Außergerichtliche Kosten sind nicht zu erstatten. III. Die Revision wird nicht zugelassen.
Tatbestand:
In Streit steht die Gewährung einer Versichertenrente und die Erstattung von Arbeitgeberbeiträgen.
Der 1944 geborene Kläger ist türkischer Staatsangehöriger mit Wohnsitz in der Türkei. Er hat in Deutschland in der
Zeit vom 03.12.1968 bis 20.12.1982 versicherungspflichtig gearbeitet. Auf seinen Antrag vom 26.05.1987 erstattete
ihm die Beklagte mit Bescheid vom 29.07.1987 die in dem genannten Zeitraum von ihm zur deutschen gesetzlichen
Rentenversicherung geleisteten Beiträge (Arbeitnehmeranteil) in Höhe von insgesamt 24.032,70 DM.

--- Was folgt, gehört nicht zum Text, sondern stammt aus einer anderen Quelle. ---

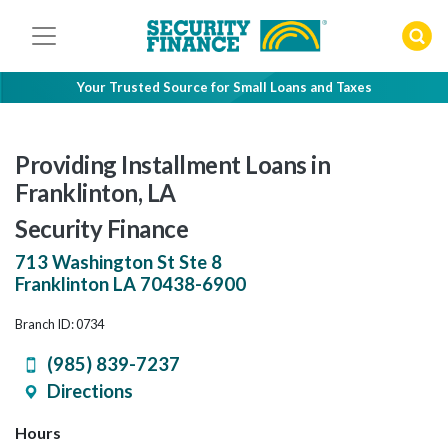
Skip
to
content
Your Trusted Source for Small Loans and Taxes
Providing Installment Loans in
Franklinton, LA
Security Finance
713 Washington St Ste 8
Franklinton
LA
70438-6900
Branch ID: 0734
(985) 839-7237
Directions
Hours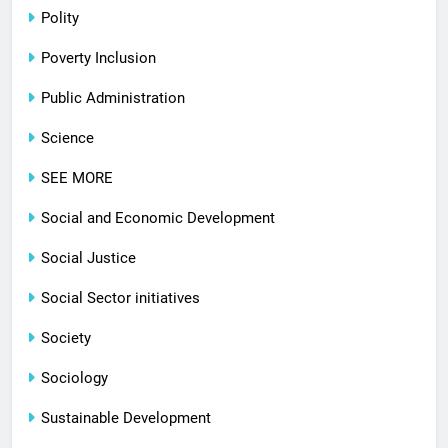
Polity
Poverty Inclusion
Public Administration
Science
SEE MORE
Social and Economic Development
Social Justice
Social Sector initiatives
Society
Sociology
Sustainable Development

Den Antrag des Klägers auf weitere Beitragserstattung für in den Jahren 1983 bis 1984 geleistete Beiträge lehnte die
Beklagte unter Hinweis auf die durchgeführte Beitragserstattung ab (Bescheid vom 14.05.2004). Hiergegen erhob der
Kläger Widerspruch. Er lege Widerspruch ein, weil sich die Erstattung nur auf die von ihm getragenen Beiträge, nicht
aber auf die Beiträge seiner Arbeitgeber bezogen habe. Den Widerspruch wies die Beklagte mit Widerspruchsbescheid
vom 27.07.2004 zurück. Ein Anspruch auf Beitragserstattung bestehe nicht, da die vom Kläger in der Zeit vom
03.12.1968 bis 20.12.1982 zur deutschen gesetzlichen Rentenversicherung entrichteten Beiträge mit Bescheid vom
29.07.1987 bereits erstattet worden seien. Weitere Beiträge zur deutschen gesetzlichen Rentenversicherung habe der
Kläger nicht entrichtet. Eine Erstattung der von den Arbeitgebern getragenen Beiträge komme nach der Gesetzeslage
nicht in Betracht.
Dagegen erhob der Kläger ohne Begründung Klage zum Sozialgericht Bayreuth (SG). Das SG hat die Klage durch
Urteil ohne mündliche Verhandlung vom 16.11.2004 abgewiesen. Der Kläger könne Ansprüche aus dem damals
bestehenden, durch die Beitragserstattung aber aufgelösten Versicherungsverhältnis, nicht mehr geltend machen.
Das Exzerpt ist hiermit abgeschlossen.